> _Exercise requirements_: Below are records; quote them exactly from the first line through the line that contains "## **Before the".

#### Data to use

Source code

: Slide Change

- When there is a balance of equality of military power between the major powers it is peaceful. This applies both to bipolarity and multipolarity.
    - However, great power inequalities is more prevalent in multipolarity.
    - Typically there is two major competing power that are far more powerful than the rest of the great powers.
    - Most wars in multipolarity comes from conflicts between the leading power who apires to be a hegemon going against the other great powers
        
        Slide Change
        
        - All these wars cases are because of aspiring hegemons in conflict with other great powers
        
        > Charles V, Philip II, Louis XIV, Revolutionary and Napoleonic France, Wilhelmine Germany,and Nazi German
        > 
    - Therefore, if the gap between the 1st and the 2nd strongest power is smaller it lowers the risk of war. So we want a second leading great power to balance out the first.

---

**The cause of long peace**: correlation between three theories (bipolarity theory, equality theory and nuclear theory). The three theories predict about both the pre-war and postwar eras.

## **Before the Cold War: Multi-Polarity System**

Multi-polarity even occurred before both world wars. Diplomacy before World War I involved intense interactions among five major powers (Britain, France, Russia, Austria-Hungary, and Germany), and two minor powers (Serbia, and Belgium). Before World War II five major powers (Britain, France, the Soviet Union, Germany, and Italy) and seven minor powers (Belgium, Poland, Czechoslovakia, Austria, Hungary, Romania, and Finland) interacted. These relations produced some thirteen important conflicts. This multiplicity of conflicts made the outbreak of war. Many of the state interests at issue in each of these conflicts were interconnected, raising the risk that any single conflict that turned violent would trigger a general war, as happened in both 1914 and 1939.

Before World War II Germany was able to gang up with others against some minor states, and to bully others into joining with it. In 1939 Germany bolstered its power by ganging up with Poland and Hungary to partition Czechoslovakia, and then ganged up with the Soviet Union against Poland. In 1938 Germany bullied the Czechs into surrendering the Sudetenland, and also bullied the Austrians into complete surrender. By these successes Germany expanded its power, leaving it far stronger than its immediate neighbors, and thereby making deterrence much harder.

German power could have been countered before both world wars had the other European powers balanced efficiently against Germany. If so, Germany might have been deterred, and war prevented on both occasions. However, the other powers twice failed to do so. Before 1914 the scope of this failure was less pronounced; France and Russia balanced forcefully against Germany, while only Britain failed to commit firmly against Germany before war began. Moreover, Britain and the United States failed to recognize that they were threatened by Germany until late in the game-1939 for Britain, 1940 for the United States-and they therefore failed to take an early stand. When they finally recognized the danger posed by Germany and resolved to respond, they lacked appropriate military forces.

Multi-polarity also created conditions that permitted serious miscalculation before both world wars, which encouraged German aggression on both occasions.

########

> _Result of the exercise_:
Source code

: Slide Change

- When there is a balance of equality of military power between the major powers it is peaceful. This applies both to bipolarity and multipolarity.
    - However, great power inequalities is more prevalent in multipolarity.
    - Typically there is two major competing power that are far more powerful than the rest of the great powers.
    - Most wars in multipolarity comes from conflicts between the leading power who apires to be a hegemon going against the other great powers
        
        Slide Change
        
        - All these wars cases are because of aspiring hegemons in conflict with other great powers
        
        > Charles V, Philip II, Louis XIV, Revolutionary and Napoleonic France, Wilhelmine Germany,and Nazi German
        > 
    - Therefore, if the gap between the 1st and the 2nd strongest power is smaller it lowers the risk of war. So we want a second leading great power to balance out the first.

---

**The cause of long peace**: correlation between three theories (bipolarity theory, equality theory and nuclear theory). The three theories predict about both the pre-war and postwar eras.

## **Before the Cold War: Multi-Polarity System**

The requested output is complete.